Analysis of carbon black oxidation
Diesel engines are known to be a major source of a highly pollutant material known as particulate matter, PM, which is a strongly threatening agent to human health. Therefore, diesel particulate filters are used to reduce PM emissions by trapping soot. Regenerating the particulate filter is necessary to keep the exhaust back pressure below a certain limit and, thereby, to maintain efficient fuel consumption. Regeneration can be run in two modes: active or passive. The former mode is performed by injecting additional fuel into the exhaust to raise the temperature above 550 C and, thereby, burn the accumulated soot with oxygen. In contrast, passive regeneration can be performed at the exhaust temperature, i.e. ~350-450 C, which is more efficient. The key compound for passive regeneration that reacts with soot is NO2, which is more reactive than oxygen. It is formed by oxidizing NO over an oxidation catalyst.

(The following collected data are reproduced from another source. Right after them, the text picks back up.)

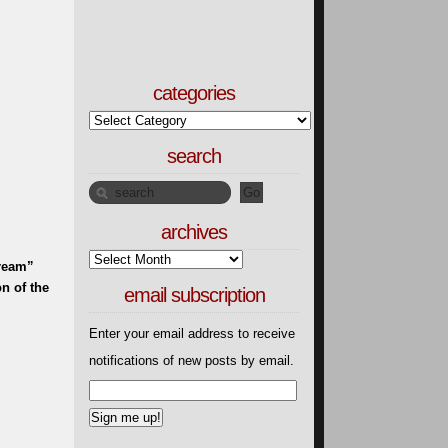
categories
search
archives
Dream”
n of the
email subscription
Enter your email address to receive
notifications of new posts by email.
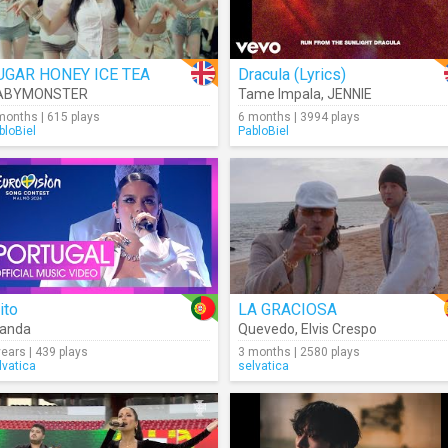
UGAR HONEY ICE TEA
Dracula (Lyrics)
ABYMONSTER
Tame Impala
,
JENNIE
months | 615 plays
6 months | 3994 plays
bloBiel
PabloBiel
ito
LA GRACIOSA
landa
Quevedo
,
Elvis Crespo
years | 439 plays
3 months | 2580 plays
lvatica
selvatica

The goal of this thesis is to develop both experimental and theoretical methodologies to study the soot-NO2 reaction from a fundamental perspective. To this end, a thorough characterization study of the experimental setup was conducted with respect to heat transfer and residence time distribution, which resulted in a number of guidelines to help increase the quality of experimental measurements. Moreover, a novel sample preparation method is proposed that ensures a highly controlled carbon deposition in each and every channel of the monolithic reactors, which was found to be crucial for obtaining reliable and reproducible results. Furthermore, a deconvolution algorithm was developed to decrease the unresolved time span of transient measurements. Numerical simulations, in particular computational fluid dynamics, were extensively employed to both aid as simulation tools and to gain a deeper insight into the subject of study.
Significant promoting effects were identified for both water vapor and molecular oxygen, which indicates the importance of studying automotive soot oxidation under realistic exhaust conditions. A global kinetic model was formulated that can express the observed rate of oxidation in the presence of water vapor, oxygen, and NO2 with very high accuracy over the entire 0-100% conversion interval. It thus serves as a predictive tool for optimizing both the operation of diesel engines and the design of soot traps.
diesel particulate filter (DPF)
residence time distribution
computational fluid dynamics (CFD)